Brandon J. De Ruiter, BS1; Robert P. Lesko, BA1; George Kamel, MD1; Jinesh Shah, MD1; Anne Barmettler, MD2; Anand R. Kumar, MD, FACS, FAAP3; Edward H. Davidson, MD3;
1Division of Plastic Surgery, Montefiore Medical Center/Albert Einstein College of Medicine, New Yor
2020-01-30

Presenter: Brandon J De Ruiter

Affidavit:
I certify that the information enclosed here is the original work of the authors. All authors have reviewed the submitted work to ensure accuracy.

Director Name: Edward H. Davidson

Author Category: Medical Student
Presentation Category: Clinical
Abstract Category: Craniomaxillofacial

BACKGROUND
Pediatric anophthalmia is a rare disfiguring condition that poses unique reconstructive challenges. While skeletal growth must be addressed to avoid micro-orbitism, the efficacy and safety of treatment options varies with age. Bony changes are recalcitrant to implants in those at skeletal-maturity and osteotomies grow technically challenging following frontal-sinus pneumatization. This study reviews treatment methods and presents an age-based-treatment-approach.

METHODS
A systematic literature review was conducted searching PubMed, Embase, and Web-of-Science databases. Relevant English-language primary-literature was included.
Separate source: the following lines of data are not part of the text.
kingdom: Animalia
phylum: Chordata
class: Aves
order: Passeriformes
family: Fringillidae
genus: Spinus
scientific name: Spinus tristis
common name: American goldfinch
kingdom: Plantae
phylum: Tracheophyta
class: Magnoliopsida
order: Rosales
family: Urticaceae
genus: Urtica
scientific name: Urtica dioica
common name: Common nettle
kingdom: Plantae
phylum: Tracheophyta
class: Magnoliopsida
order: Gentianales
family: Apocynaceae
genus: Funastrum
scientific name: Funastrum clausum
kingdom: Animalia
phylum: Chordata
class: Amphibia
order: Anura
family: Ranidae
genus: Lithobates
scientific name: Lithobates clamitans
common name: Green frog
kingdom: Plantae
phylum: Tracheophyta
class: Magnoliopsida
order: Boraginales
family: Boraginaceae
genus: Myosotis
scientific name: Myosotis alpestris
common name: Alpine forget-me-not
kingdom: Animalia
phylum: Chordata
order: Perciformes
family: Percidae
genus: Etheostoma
Information on sample-size, interventions, age, complications, and prosthetic retention was obtained. Preliminary cases demonstrating treatment of anophthalmia in those at skeletal-maturity are presented and corroborated with literature review findings.

RESULTS
566 studies were obtained on initial search, 198 subjected to full-text review, and 35 included for analysis. 399 patients with 437 anophthalmic orbits are reported. Interventions included osteotomies (22.9%), inflatable-expanders (22.9%), osmotic-expanders (14.3%), distraction-osteogenesis (8.6%), dermis-fat-grafts (5.7%), bone-grafts (5.7%), custom-devices (2.9%), and multiple-interventions (8.6%). Dermis-fat-grafts were successful until 4yrs after which graft atrophy (21%) limited effect. Inflatable, osmotic, and solid implants were effective until ages 2.6yrs (range 4mo–9yrs), 2.3yrs (2mo–10yrs), and 1yr (birth–2.4yrs) respectively. Overall, prosthetic retention was optimized with minimal complications in those 0-4yrs managed with dermis-fat grafts, 5-7yrs with implants, and 8+yrs with osteotomies or onlay prosthetics (depending on bone-stock/frontal-sinus pneumatization). Representative cases, including an eight-year-old treated with box-osteotomy and thirteen-year-old with PEEK prosthetic, corroborated review findings and supported the proposed age-based approach.

CONCLUSIONS
Treatment of pediatric anophthalmia must be tailored to skeletal age to optimize outcomes.